C’est là que le spectacle trouve son idée la plus forte. Dans une interview accordée à Oscar Héliani pour la Comédie-Française, Edith Proust explique avoir voulu montrer « combien le corps peut être entravé » et « comme il peut apparaître ridicule lorsqu’il accomplit des gestes simples ». Cette intuition irrigue toute la première partie. Ce que l’on voit, ce n’est pas Perceval glorifié, mais deux êtres en armure empêchés, prisonniers d’un idéal trop lourd pour eux. Le comique de geste, extrêmement précis, n’a rien d’ornemental : il démonte l’armure comme on démonterait un mythe. Et ce démontage, très réussi, donne au spectacle la saveur inattendue d’un clown chevaleresque.
Il faut aussi souligner que cette traversée du Moyen Âge est moins narrative que critique. On n’apprend finalement pas grand-chose de plus sur l’intrigue de Perceval. Ce n’est pas le sujet. Le récit sert surtout à convoquer un cadre historique et imaginaire pour en révéler les angles morts : la guerre devenue horizon mental, l’absence de liberté sous le poids des codes, l’absurdité d’un héroïsme qui mutile les corps, mais aussi la place secondaire assignée aux femmes. Edith Proust rappelle d’ailleurs, dans la même interview, avoir été frappée par le fait que les figures féminines soient constamment évoquées comme « belle[s] et bien habillée[s] ». Le spectacle, sans lourd didactisme, laisse affleurer cette critique avec intelligence.

Photo : Vincent PONTET
Quand Perceval s’efface, les clowns surgissent
Puis la pièce bifurque franchement. La bobine du magnétophone se dérègle, la narration se casse, les armures tombent. Apparaissent alors non plus des chevaliers empêtrés dans leur légende, mais deux clowns, presque deux fous du roi, qui cherchent comment continuer un récit resté inachevé. Cette seconde partie tranche nettement avec la première, dans sa forme comme dans sa température émotionnelle. Là où le début imposait une mécanique burlesque très construite, la suite s’ouvre à quelque chose de plus fragile, de plus nu, de plus tendre aussi.

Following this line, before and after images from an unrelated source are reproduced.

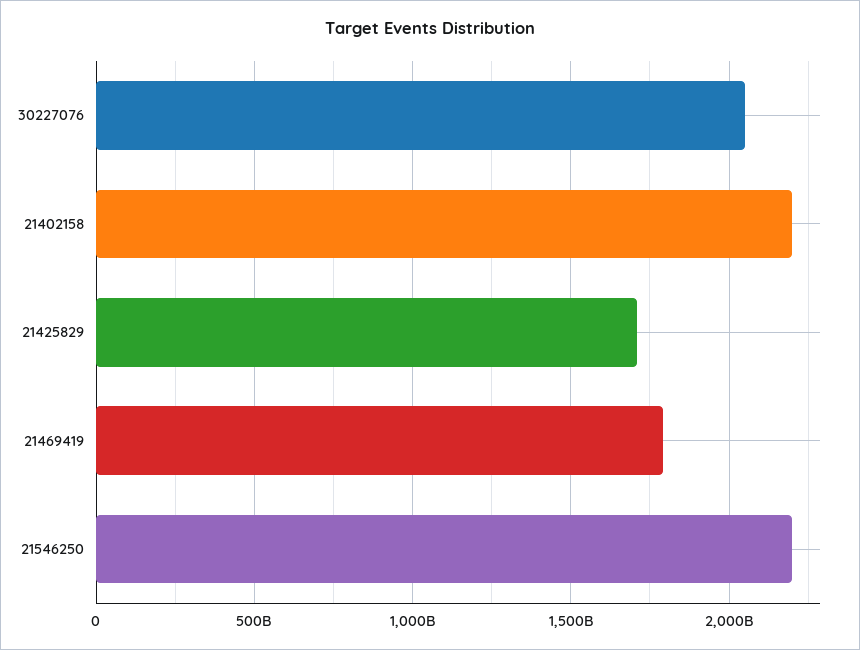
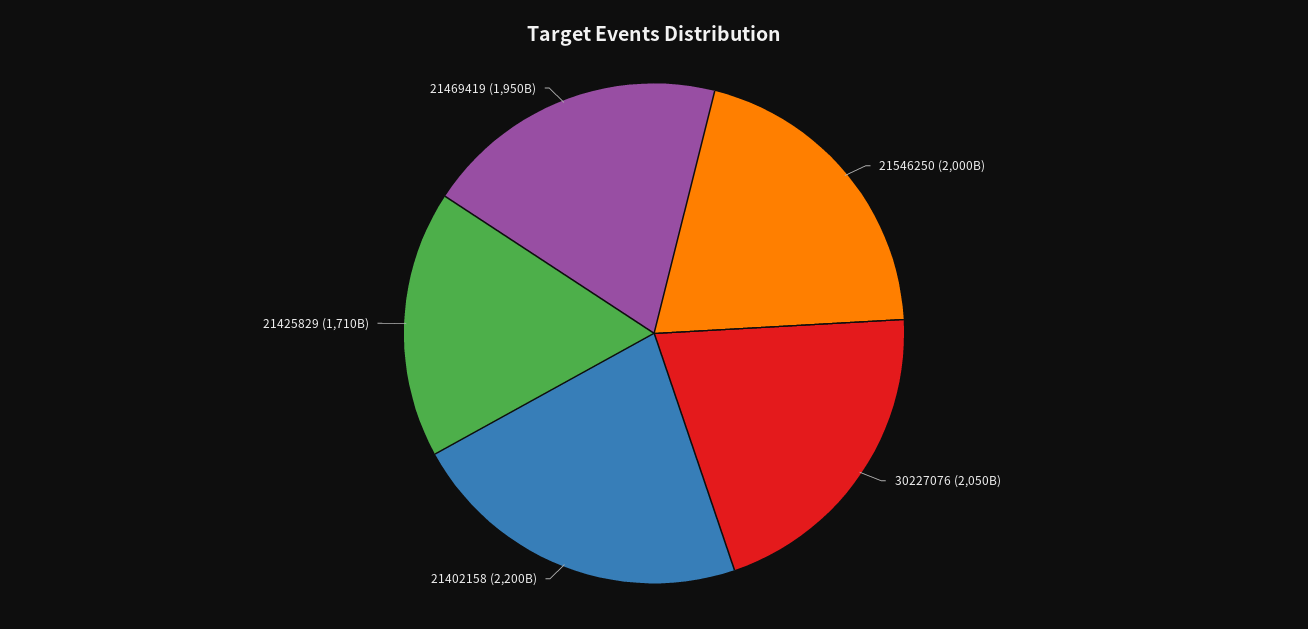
  {
    "30227076": 2050000000000,
    "21402158": 2200000000000,
    "21425829": 1710000000000,
-   "21469419": 1800000000000,
+   "21469419": 1950000000000,
-   "21546250": 2200000000000
+   "21546250": 2000000000000
  }

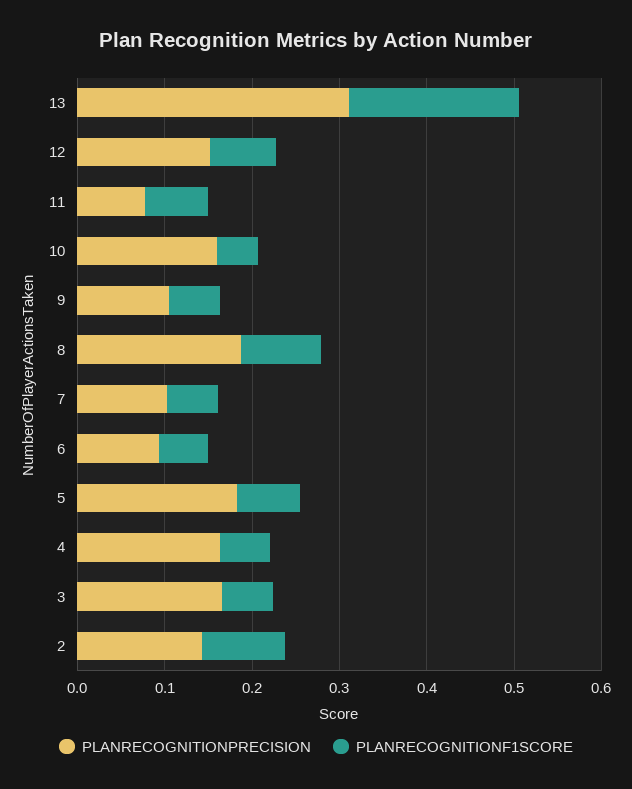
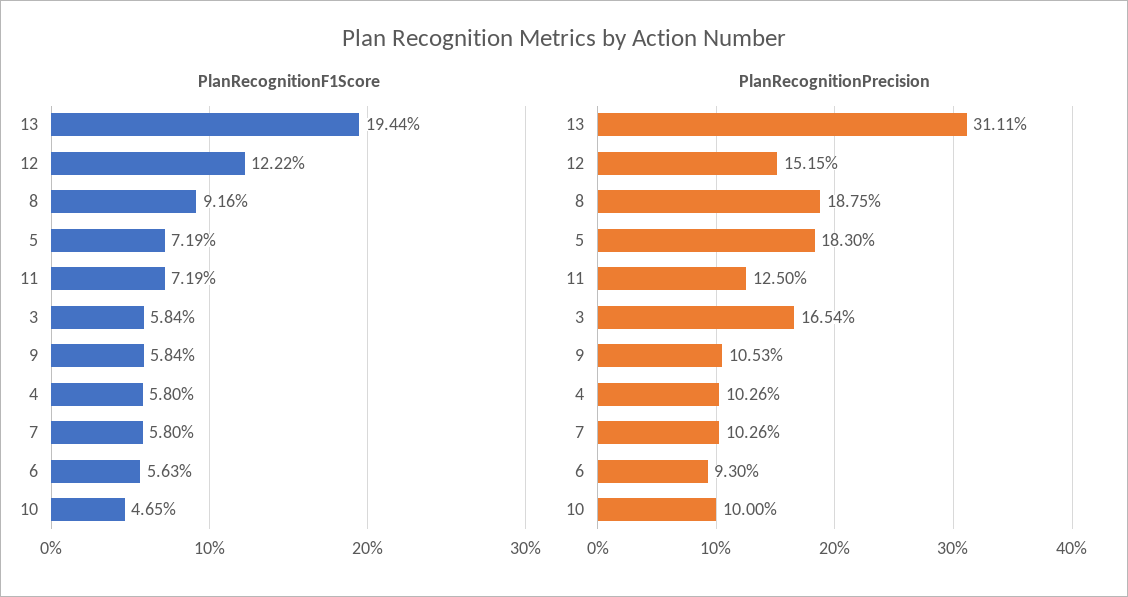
  {
    "PLANRECOGNITIONPRECISION": {
      "13": 0.3111,
      "12": 0.1515,
-     "11": 0.08,
+     "11": 0.125,
-     "10": 0.16,
+     "10": 0.1,
      "9": 0.1053,
      "8": 0.1875,
      "7": 0.1026,
      "6": 0.093,
      "5": 0.183,
-     "4": 0.16,
+     "4": 0.1026,
-     "3": 0.1654,
+     "3": 0.1654
-     "2": 0.14
    },
    "PLANRECOGNITIONF1SCORE": {
      "13": 0.1944,
-     "12": 0.08,
+     "12": 0.1222,
      "11": 0.0719,
      "10": 0.0465,
      "9": 0.0584,
      "8": 0.0916,
      "7": 0.058,
      "6": 0.0563,
      "5": 0.0719,
      "4": 0.058,
-     "3": 0.0584,
+     "3": 0.0584
-     "2": 0.1
    }
  }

C’est peut-être là que le spectacle atteint sa plus belle justesse. Alain Lenglet et Edith Proust forment un duo touchant, très accordé malgré leurs différences de rythme et de présence. Ils ne jouent plus des figures héroïques mais des êtres démunis, obstinés, sincères, qui avancent sans panache mais avec une forme de courage plus humble. On les regarde alors autrement. Le rire demeure, mais il se nuance d’une douceur inattendue. Edith Proust précise que ces clowns « prennent des risques pour tenter d’achever le récit » et que, « loin de briguer l’image du héros absolu, ils se contentent de chevalerie, de contemplation mais surtout de la vie ». Tout est là.

Photo : Vincent PONTET
Cette seconde moitié émeut parce qu’elle remplace le prestige de l’armure par l’exposition des failles. Les deux interprètes y trouvent une belle sincérité, et surtout une véritable complicité de plateau. Il y a chez eux quelque chose d’artisanal et de bouleversant : la sensation que le théâtre se fabrique sous nos yeux avec des ratés, des élans, des maladresses précieuses. Le spectacle ne cherche plus alors à illustrer Perceval, mais à sauver de lui une question plus essentielle : comment continuer, une fois le grand récit abîmé ?
Au fond, Les héros ne dorment jamais est moins une adaptation de Chrétien de Troyes qu’un trouble écart poétique à partir de lui. On y entre avec curiosité, on y rit par surprise. Et si les deux parties ne s’épousent pas complètement, leur contraste même fait la singularité de l’ensemble. Ce théâtre-là ose la rupture, le déraillement, l’étrangeté. Il laisse derrière lui une impression persistante : celle d’avoir vu deux clowns sortir de la ferraille des mythes pour retrouver, dans leur dénuement, une forme de grâce.